■ How to complete this task
The answer is to be the lines below that lie between the line holding "left wrist: (63, 44)" and the line holding "right shoulder: (272, 158)", inclusive, transcribed exactly and free of pictures.

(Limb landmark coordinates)
# # # #
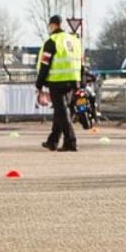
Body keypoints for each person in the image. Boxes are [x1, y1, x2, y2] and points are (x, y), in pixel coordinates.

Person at [34, 15, 83, 152]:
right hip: (73, 79)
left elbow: (45, 64)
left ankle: (70, 142)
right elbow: (81, 62)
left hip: (57, 81)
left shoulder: (52, 41)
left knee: (61, 112)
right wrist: (81, 81)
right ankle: (53, 141)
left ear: (53, 25)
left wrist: (39, 82)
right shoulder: (74, 40)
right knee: (60, 111)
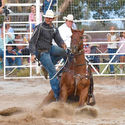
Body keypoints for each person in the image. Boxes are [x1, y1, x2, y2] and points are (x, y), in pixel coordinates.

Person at [29, 10, 67, 101]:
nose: (48, 19)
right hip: (41, 52)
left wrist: (63, 44)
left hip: (50, 49)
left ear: (53, 19)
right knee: (53, 72)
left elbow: (58, 39)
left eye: (50, 18)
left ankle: (64, 70)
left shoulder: (54, 28)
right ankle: (58, 98)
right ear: (45, 18)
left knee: (65, 52)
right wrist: (33, 54)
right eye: (47, 17)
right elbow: (32, 42)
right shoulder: (40, 27)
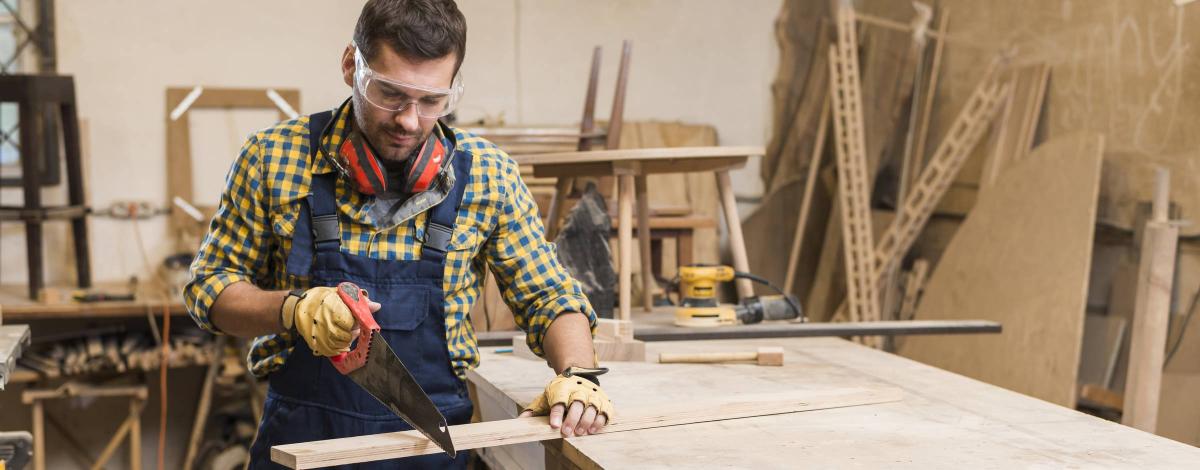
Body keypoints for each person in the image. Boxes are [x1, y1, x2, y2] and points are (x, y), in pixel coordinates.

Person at [183, 1, 613, 467]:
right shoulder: (272, 158)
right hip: (302, 443)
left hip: (429, 448)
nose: (409, 120)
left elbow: (549, 296)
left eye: (432, 101)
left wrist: (579, 376)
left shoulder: (489, 175)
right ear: (352, 65)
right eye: (390, 94)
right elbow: (209, 288)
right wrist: (292, 309)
# # # #
■ Exercise answer
left wrist: (63, 44)
left hip: (50, 49)
left ear: (53, 19)
right knee: (53, 72)
left elbow: (58, 39)
left eye: (50, 18)
left ankle: (64, 70)
left shoulder: (54, 28)
right ankle: (58, 98)
right ear: (45, 18)
left knee: (65, 52)
right wrist: (33, 54)
right eye: (47, 17)
right elbow: (32, 42)
right shoulder: (40, 27)
Body keypoints for each person in the image. Boxes are [x1, y1, x2, y2] and points are (x, y), in pixel coordinates.

Person at [183, 1, 613, 467]:
right shoulder: (272, 158)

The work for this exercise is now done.